Of course, Darby greedily accepts the money, but still sneaks behind her back to meet Beau. That is until one night when the lovers meet and things turn for the worse. Darby drives out to Beau's lakeside house, and the two slink out to the back. They get into a quarrel and Beau runs back to the house. Margaret sees him and knows that something is up. It is not until the next morning that Margaret discovers the seriousness of the situation, when she discovers Darby's lifeless body on the shore.

Worried that her son might be accused of murder, Margaret takes the situation into her own hands. Soon enough, things get totally out of control as the police discover the body, Margaret becomes the target of a vicious blackmail, and laundry is piling up.

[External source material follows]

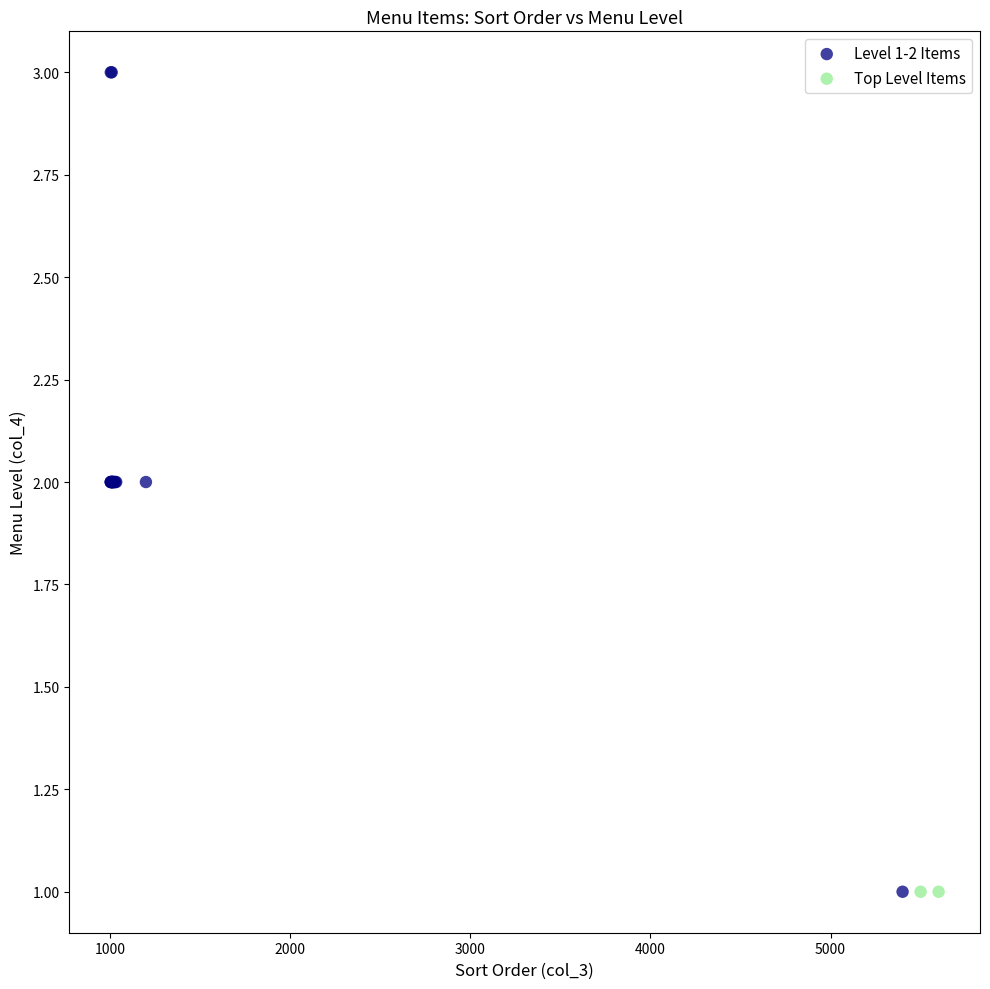

What are all the series names shown in the legend?

Level 1-2 Items, Top Level Items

"The Deep End" is a suspenseful drama indeed. Here's this housewife who gets involved in covering up a crime that her son may or may not have committed, and she doesn't exactly know what to do. Margaret is an ordinary woman in an extraordinary circumstance. She pretends that everything is alright for the sake of her family, but we know it is anything but that. With her problems, it is a wonder that she can still keep her daughter's ballet engagement and what not.

"The Deep End" starts out really strong and taut, but sort of gets disjointed in the second half. The plot had too many convenient escape routes; like the incident with the grandfather (talk about time precision) and the blackmail collector. Things just started to fit a bit too snuggly as the film went on.

Nevertheless, Tilda Swinton is simply amazing as Margaret Hall. Rarely is a movie anchored to such gripping realism due to a single performance, yet "The Deep End" has Swinton to pull it off. Come Oscar nomination time, I wouldn't be surprised if her name will be one of the five women announced to compete for Best Actress. What she does in "The Deep End" is crucial for she adds believability to the entire film. Her performance is not over the top, bordering lunacy, and Swinton always hits the right notes. Her apprehension becomes ours and we share her struggles. Margaret might have sheltered her family from the real going-ons, but look deep into her eyes and you can tell something is not right.

"The Deep End" ventures into a suspenseful tale of cover-ups and deception, and although it gets a bit shaky at times, a first rate performance from Swinton prevents it from sinking altogether.

Film is Rated R for violence, language and one intense scene of sexuality. Running time is 99 minutes.